[Collected data]
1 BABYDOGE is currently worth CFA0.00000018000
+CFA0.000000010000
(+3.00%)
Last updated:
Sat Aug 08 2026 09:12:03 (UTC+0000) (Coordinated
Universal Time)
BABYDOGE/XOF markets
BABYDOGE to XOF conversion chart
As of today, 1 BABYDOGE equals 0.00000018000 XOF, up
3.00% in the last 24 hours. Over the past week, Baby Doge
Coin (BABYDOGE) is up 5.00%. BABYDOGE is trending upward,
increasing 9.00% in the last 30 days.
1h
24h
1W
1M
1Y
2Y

* * *

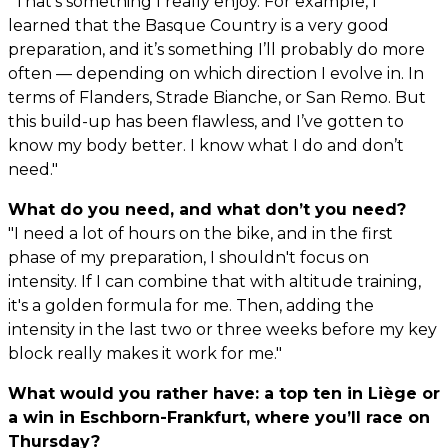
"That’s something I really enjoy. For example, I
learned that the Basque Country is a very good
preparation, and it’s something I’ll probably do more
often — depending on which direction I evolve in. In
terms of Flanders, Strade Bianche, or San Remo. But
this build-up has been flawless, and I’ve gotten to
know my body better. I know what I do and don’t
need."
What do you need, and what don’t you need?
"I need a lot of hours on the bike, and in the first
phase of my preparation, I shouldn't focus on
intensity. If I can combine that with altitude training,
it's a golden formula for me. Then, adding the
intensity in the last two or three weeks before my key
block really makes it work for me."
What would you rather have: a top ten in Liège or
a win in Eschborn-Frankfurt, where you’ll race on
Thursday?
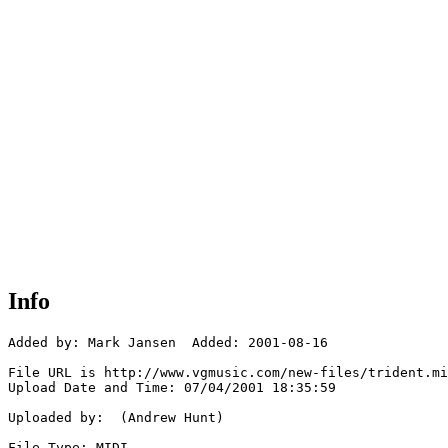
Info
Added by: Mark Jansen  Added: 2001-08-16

▸ Task directions
Among the entries above, the lines between the ones containing "1 BABYDOGE is" and "As of today, 1", inclusive, are to be transcribed exactly. No other line is to be given.

▸ Exercise solution
1 BABYDOGE is currently worth CFA0.00000018000
+CFA0.000000010000
(+3.00%)
Last updated:
Sat Aug 08 2026 09:12:03 (UTC+0000) (Coordinated
Universal Time)
BABYDOGE/XOF markets
BABYDOGE to XOF conversion chart
As of today, 1 BABYDOGE equals 0.00000018000 XOF, up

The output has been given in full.